TASK INSTRUCTIONS =
A. Please reproduce the ink-on documentation word for word, beginning at the words "Static files —" and stopping after "appropriate Access-Control-Allow-Origin headers.".
B. Write the next part of the ink-on documentation, picking up after its final sentence.

EXCERPTED TEXT =

[Start of section]

Framework-Agnostic Usage (React, Svelte, Vanilla JS)

Import from ink-on/core to avoid the Vue dependency:

import {
  InferenceEngine,
  preprocessStrokes,
  isStrokeMeaningful,
  loadVocab,
} from "ink-on/core";
import type { Stroke } from "ink-on/core";

// Initialize once
const vocab = await loadVocab("/models/comer/vocab.json");
const engine = new InferenceEngine({
  encoderUrl: "/models/comer/encoder_int8.onnx",
  decoderUrl: "/models/comer/decoder_int8.onnx",
  beamWidth: 3,
  executionProvider: "wasm",
});
await engine.init();

// Recognize from your own canvas/stroke capture
const strokes: Stroke[] = [
  {
    points: [
      { x: 10, y: 20 },
      { x: 30, y: 50 } /* ... */,
    ],
    lineWidth: 3,
  },
];

if (isStrokeMeaningful(strokes)) {
  const input = preprocessStrokes(strokes);
  const result = await engine.recognize(input, vocab);
  console.log(result.latex); // "x ^ { 2 } + y ^ { 2 }"
  console.log(result.totalMs); // 450
}

// Cleanup when done
engine.dispose();

Model Hosting

Required Server Headers

ONNX Runtime Web uses multi-threaded WASM via SharedArrayBuffer, which requires these HTTP headers:

Cross-Origin-Opener-Policy: same-origin
Cross-Origin-Embedder-Policy: require-corp

Vite example (vite.config.ts):

export default defineConfig({
  server: {
    headers: {
      "Cross-Origin-Opener-Policy": "same-origin",
      "Cross-Origin-Embedder-Policy": "require-corp",
    },
  },
});

Without these headers, inference will still work but falls back to single-threaded execution (slower).

Hosting Options

Static files — Place models in your app's public/models/comer/ directory
CDN — Upload to CloudFlare R2, AWS S3, or any CDN with CORS support
GitHub Releases — Attach as release assets

If models are served from a different origin, ensure the CDN sends appropriate Access-Control-Allow-Origin headers.

API Reference

`<MathCanvas>` Component

Vue 3 component for capturing handwritten strokes with mouse and touch support.

[End of section]

DATA BLOCK =
[Start of section]

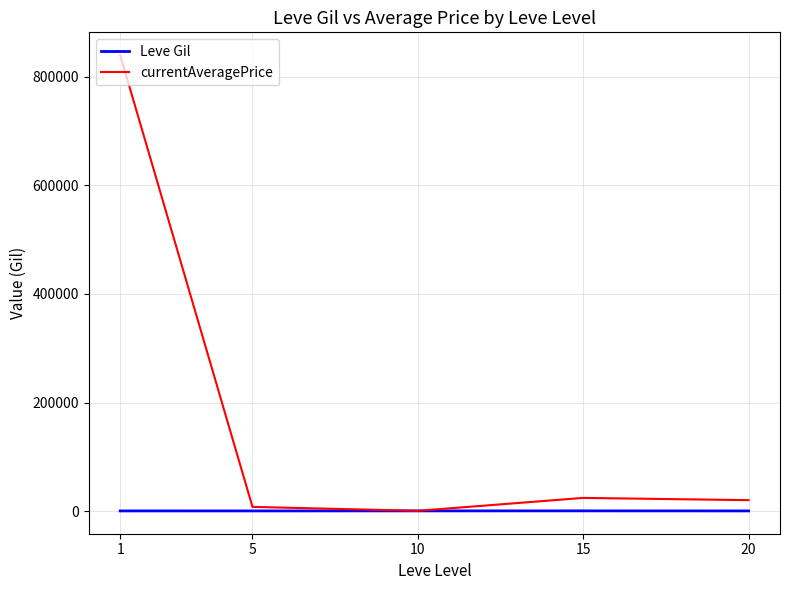

What are all the series names shown in the legend?

Leve Gil, currentAveragePrice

[End of section]

WRITTEN ANSWERS =
A.
Static files — Place models in your app's public/models/comer/ directory
CDN — Upload to CloudFlare R2, AWS S3, or any CDN with CORS support
GitHub Releases — Attach as release assets

If models are served from a different origin, ensure the CDN sends appropriate Access-Control-Allow-Origin headers.

B.
Props

| Prop | Type | Default | Description | | ------------- | -------- | ----------- | --------------------------------- | | width | number | 600 | Canvas resolution width (pixels) | | height | number | 300 | Canvas resolution height (pixels) | | lineWidth | number | 3 | Stroke line width | | strokeColor | string | '#000000' | Stroke color |

Events

| Event | Payload | Description | | ---------------- | ---------- | -------------------------------------------------------------- | | strokes-change | Stroke[] | Emitted when a stroke ends (all strokes including the new one) |

Exposed Methods

| Method | Description | | --------- | ------------------------------------ | | clear() | Remove all strokes and clear canvas | | undo() | Remove the last stroke | | strokes | Reactive ref to current stroke array |

`InferenceEngine`

Main ONNX inference engine. Framework-agnostic.

Constructor

new InferenceEngine(options: InferenceEngineOptions)

| Option | Type | Default | Description | | ------------------- | -------------------- | ---------- | -------------------------------------- | | encoderUrl | string | required | URL to the encoder ONNX model | | decoderUrl | string | required | URL to the decoder ONNX model | | maxDecodeSteps | number | 50 | Maximum autoregressive decode steps | | beamWidth | number | 3 | Beam search width (1 = greedy, faster) | | executionProvider | 'wasm' \| 'webgpu' | 'wasm' | ONNX execution provider |

Methods

| Method | Returns | Description | | ------------------------------- | ---------------------------- | ------------------------------------------------ | | init() | Promise<void> | Load and initialize ONNX sessions (lazy, cached) | | recognize(input, vocab, mode) | Promise<RecognitionResult> | Run encoder + decoder inference with mode | | dispose() | void | Release ONNX sessions and free memory |

mode is an optional RecognitionMode parameter: 'auto' (default), 'number', or 'expression'.

`RecognitionResult`

interface RecognitionResult {
  latex: string; // Decoded LaTeX string (e.g., "x ^ { 2 } + 1")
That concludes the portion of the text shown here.